As CAITE director Rick Adrion, professor emeritus of Computer Science, and project manager Renee Fall point out, students may decide as early as middle school not to pursue computer science as a career, but a quality experience with computing early on, or even in high school or community college, can change that, making computer science or information technology (IT) more attractive.

In Massachusetts, CAITE has reached more than 21,000 students and over 1,200 educators who attended more than 350 events since the program's start in 2007. On the UMass Amherst campus, CAITE has held several day-long robot-building activity days for middle school girls from across western Massachusetts, as well as FIRST LEGO League coach training workshops for club leaders and professional development for science teachers and college faculty.

Enrollment in information technology courses at community colleges in Massachusetts working with CAITE has risen 64 percent and 78 percent in transfer programs from community colleges to four-year universities. CAITE has helped nine campuses to implement supplemental peer instruction for more than 45 courses, which has helped keep more students in the state's programs and raised average letter grades. CAITE has also contributed to an 88 percent increase in under-represented minorities at community college IT programs in the Bay State.
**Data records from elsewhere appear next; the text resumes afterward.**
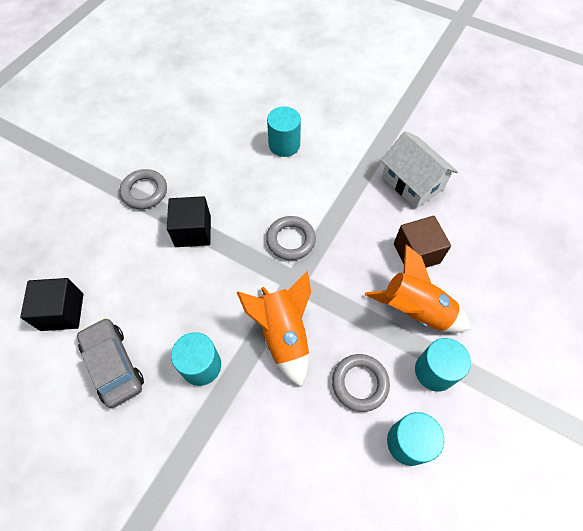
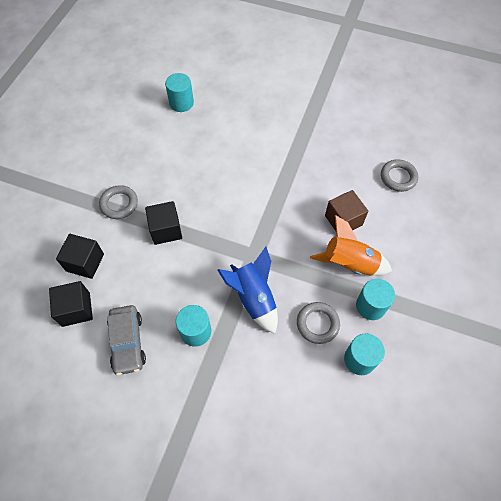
camera: 10 degrees left, 0 degrees up
grey car [77,318,144,408] -> grey car turned 150 degrees counterclockwise [107,305,146,376]
orange rocket [237,271,311,387] -> blue rocket [217,247,278,334]
grey ring [266,216,316,260] -> grey ring moved to [381,159,418,192]
turquoise cylinder [267,106,301,157] -> turquoise cylinder moved to [165,73,194,112]
white house [381,131,458,209] -> none
none -> black cube [56,234,104,279]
In the UMass system, enrollments in computer science are increasing at a greater rate than those at comparable institutions nationally, and community college enrollment in computer science and related courses is up dramatically, with the number of women and under-represented minorities significantly higher since CAITE began. CAITE staff have worked to align two- and four-year curricula and to recruit and support transfer students coming to the UMass campuses.

The new ECEP, part of NSF's Computer and Information Science and Engineering (CISE) program, will be a resource for other state programs as they make systemic changes in educational pathways to increase the number and diversity of computing and computing-intensive degree graduates.

Adrion adds, "For computing to be taken seriously at all levels of education, we must define high school computing curricula, increase the number of well-trained and certified high school computing teachers, improve post-secondary degree programs, advising, retention and in general promote computing education reform."